TEXTO DE LECTURA:
_ _ _ _ _
Acabo de leer un interesante y claro artículo de Abraham Barrero Ortega, titulado “La objeción de conciencia judicial (o de cómo lo que no puede ser no puede ser y, además, es imposible)”. Está publicado en el último número de la estupenda revista El cronista del Estado Social y Democrático de Derecho, el número 22, correspondiente a junio de 2011 (págs. 28-33).
Como el propio título de ese escrito insinúa, la postura del autor es claramente negativa frente a la objeción de conciencia judicial, y sus argumentos me parecen precisos y contundentes. Nada sustancial puedo añadir a ellos. Sólo, si acaso, radicalizarlos y, luego, ligar ese tema con mis habituales dudas sobre algunas doctrinas actuales referidas a la presencia de la moral en las decisiones judiciales.
Dice el profesor Barrero Ortega que “El juez no un individuo privado; el juez es poder público. La objeción de conciencia es un derecho del individuo frente al Estado y el juez es Estado” (p. 32), y subraya que “el acceso a la función jurisdiccional es voluntario. Al juez no se le impone esa función” (p. 32). La posición del juez es de “deber institucional” (p 32). También se señalan los graves peligros de una indiscriminada admisión de que el juez pudiera objetar a la aplicación de cualquier ley con la que en conciencia discrepara, pues “los mandatos del ordenamiento son numerosísimos y las exigencias de la conciencia pueden ser casi infinitas” (p. 33).
_ _ _ _ _
REGISTROS PROPORCIONADOS:
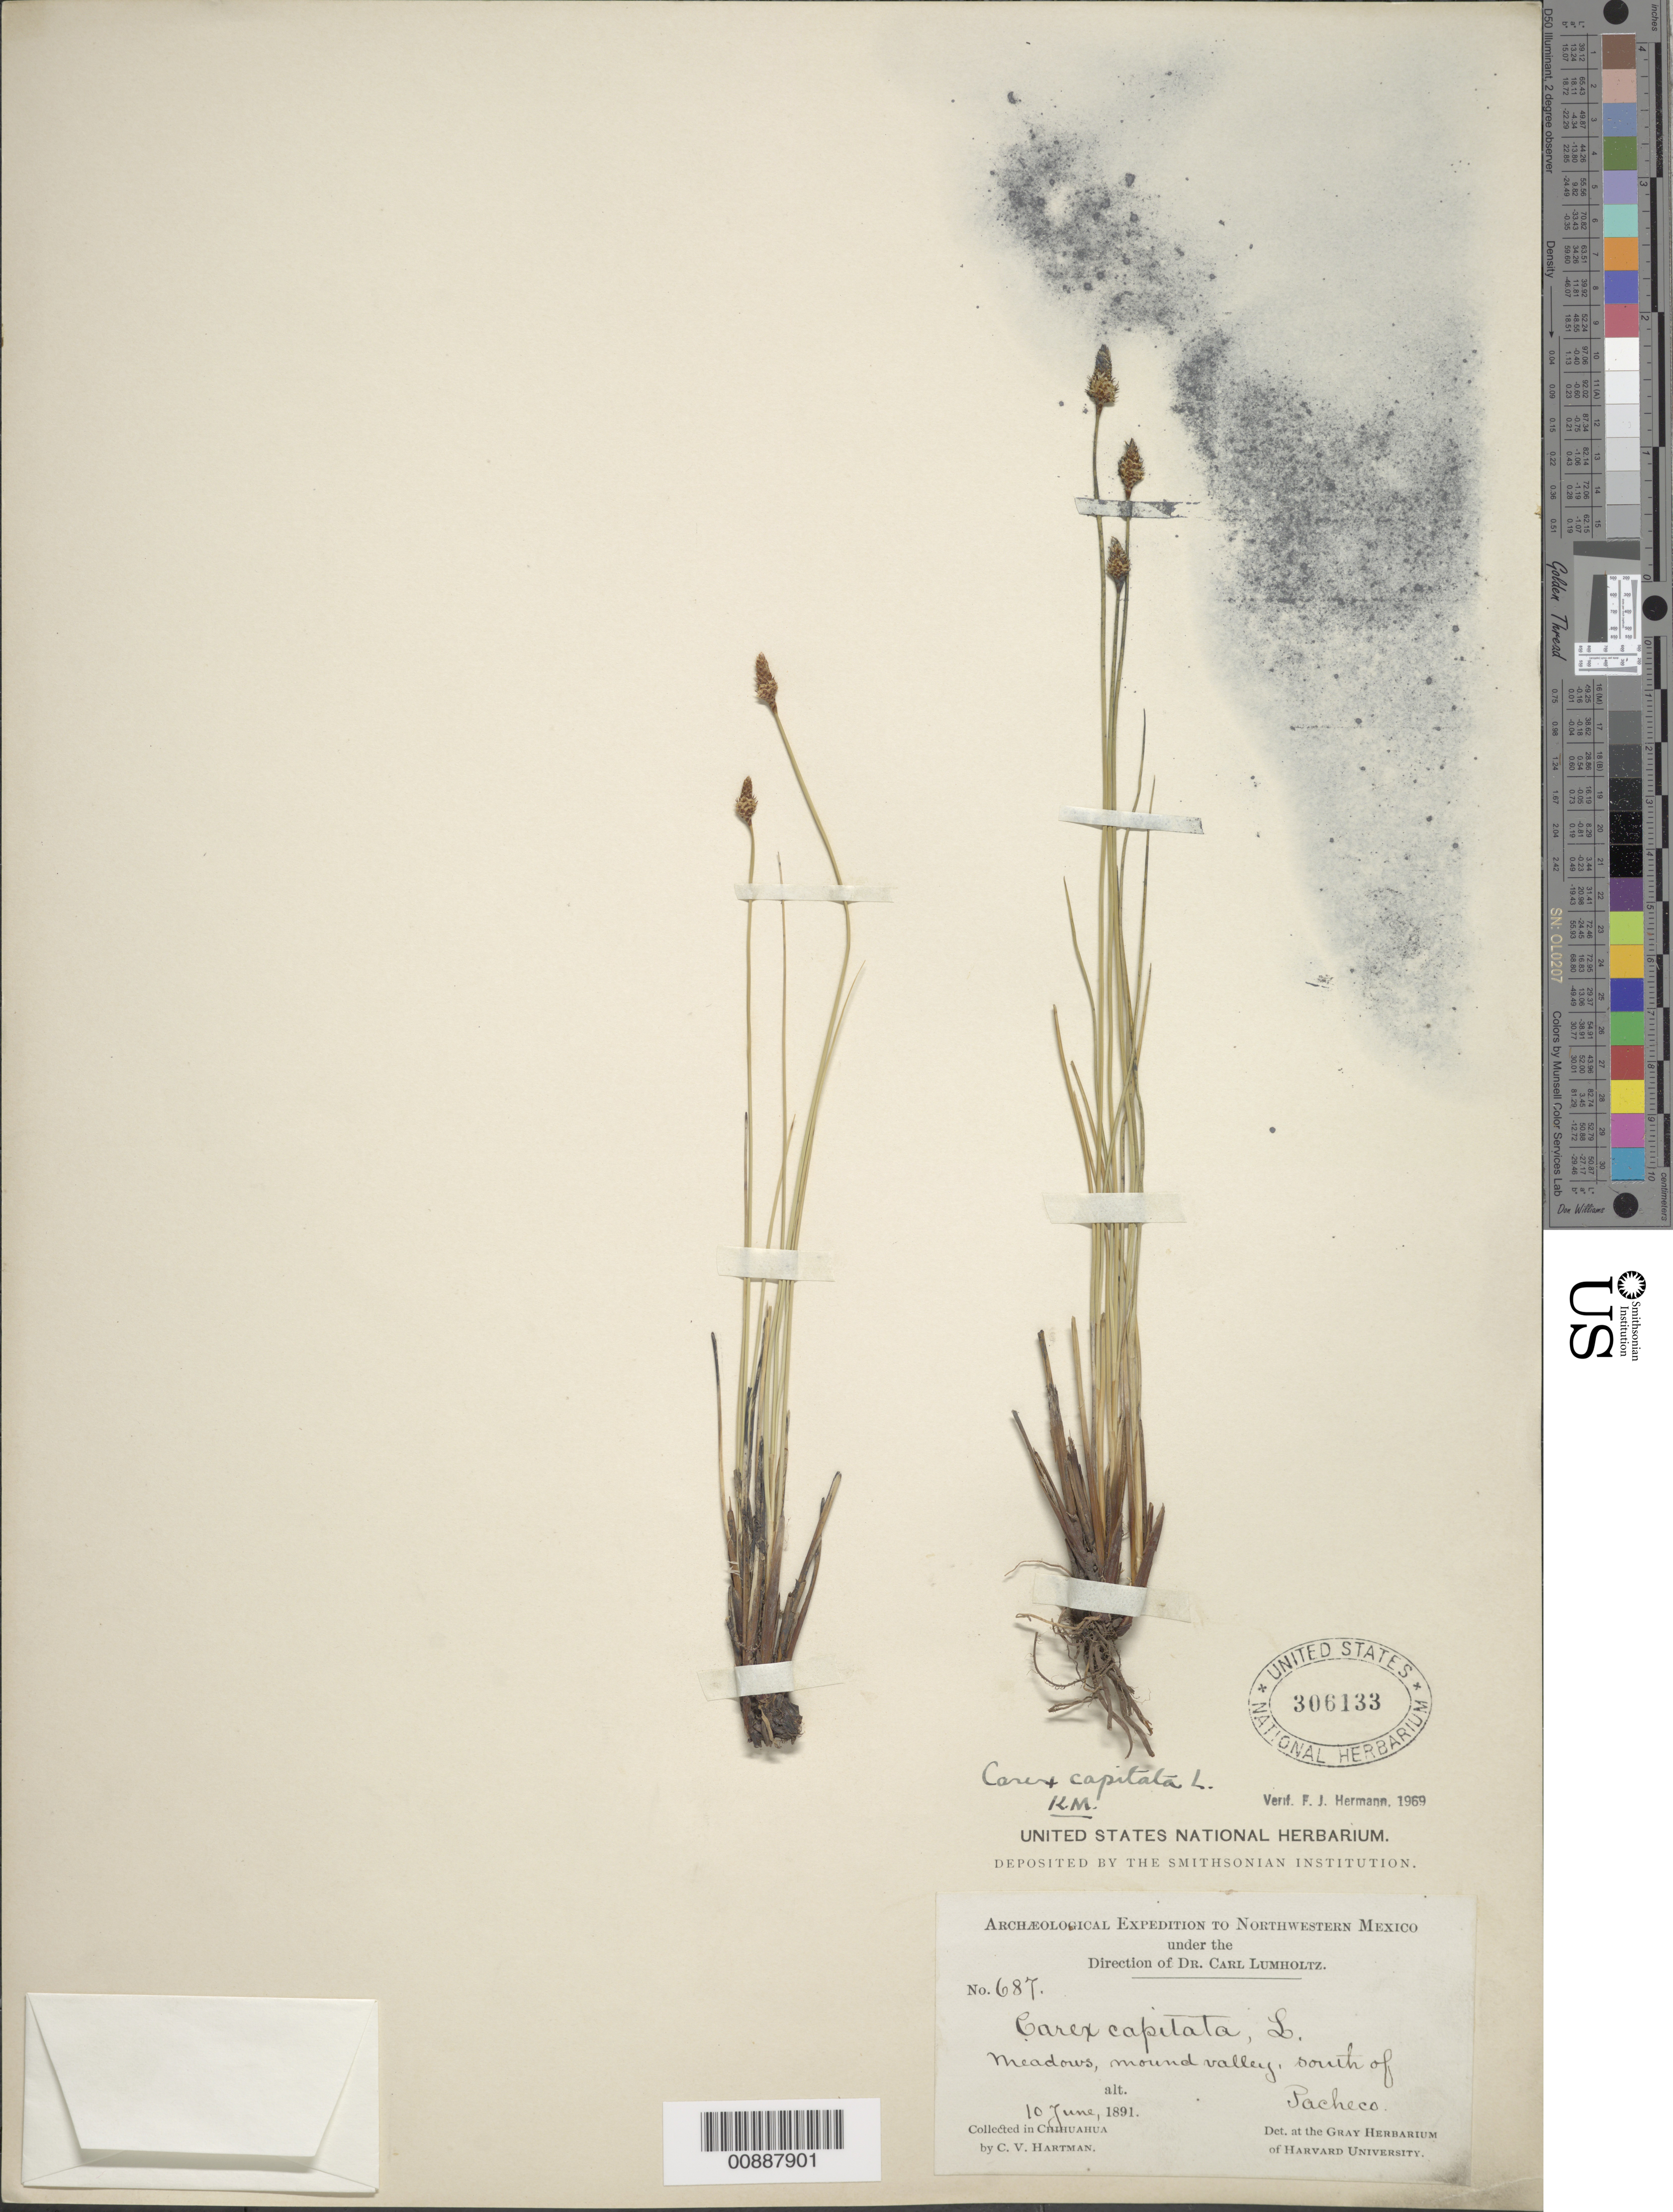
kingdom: Plantae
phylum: Tracheophyta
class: Liliopsida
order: Poales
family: Cyperaceae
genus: Carex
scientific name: Carex capitata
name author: L.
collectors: C. V. Hartman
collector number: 687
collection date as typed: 10 Jun 1891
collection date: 1891-06-10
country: Mexico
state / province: Chihuahua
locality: Mound Valley, south of Pacheco, Chihuahua.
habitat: Meadows.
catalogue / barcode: US 306133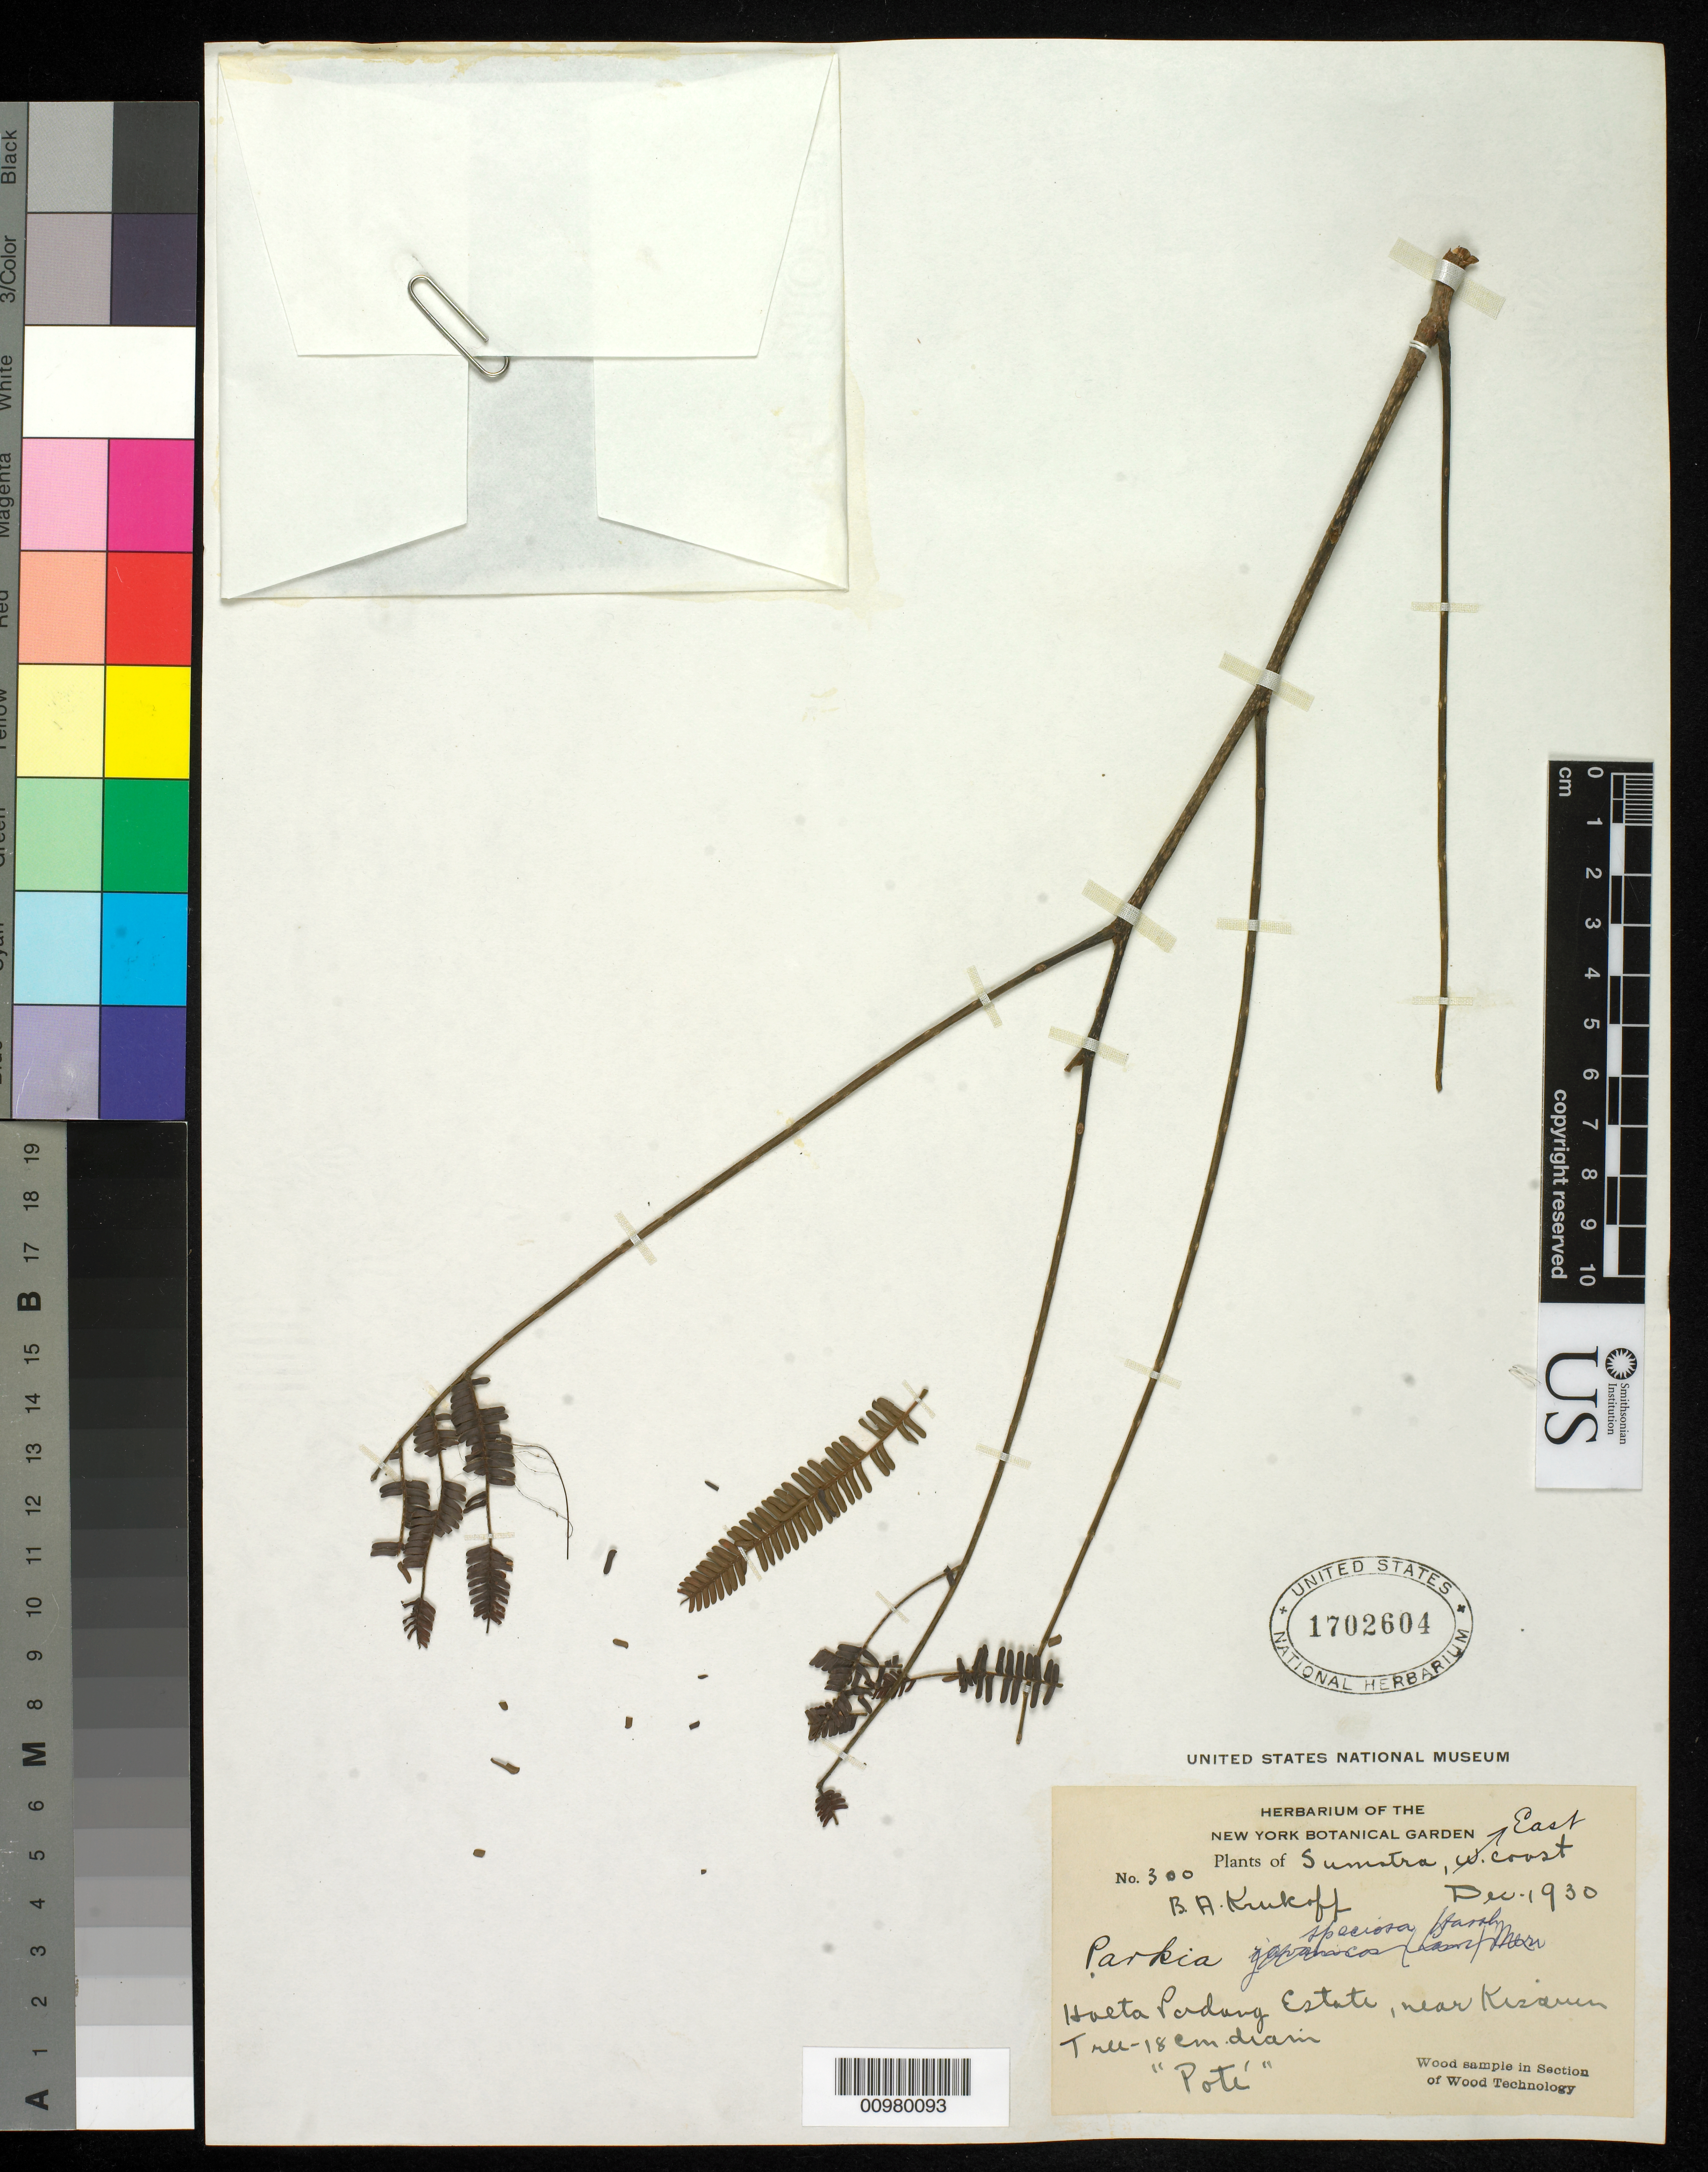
_ _ _ _ _
TAREA:
Copia literalmente el fragmento del texto sobre la objeción de conciencia judicial que va de "Acabo de leer" a "las decisiones judiciales.", ambos incluidos. Para responder, básate solo en el texto.

EJERCICIO RESUELTO:
Acabo de leer un interesante y claro artículo de Abraham Barrero Ortega, titulado “La objeción de conciencia judicial (o de cómo lo que no puede ser no puede ser y, además, es imposible)”. Está publicado en el último número de la estupenda revista El cronista del Estado Social y Democrático de Derecho, el número 22, correspondiente a junio de 2011 (págs. 28-33).
Como el propio título de ese escrito insinúa, la postura del autor es claramente negativa frente a la objeción de conciencia judicial, y sus argumentos me parecen precisos y contundentes. Nada sustancial puedo añadir a ellos. Sólo, si acaso, radicalizarlos y, luego, ligar ese tema con mis habituales dudas sobre algunas doctrinas actuales referidas a la presencia de la moral en las decisiones judiciales.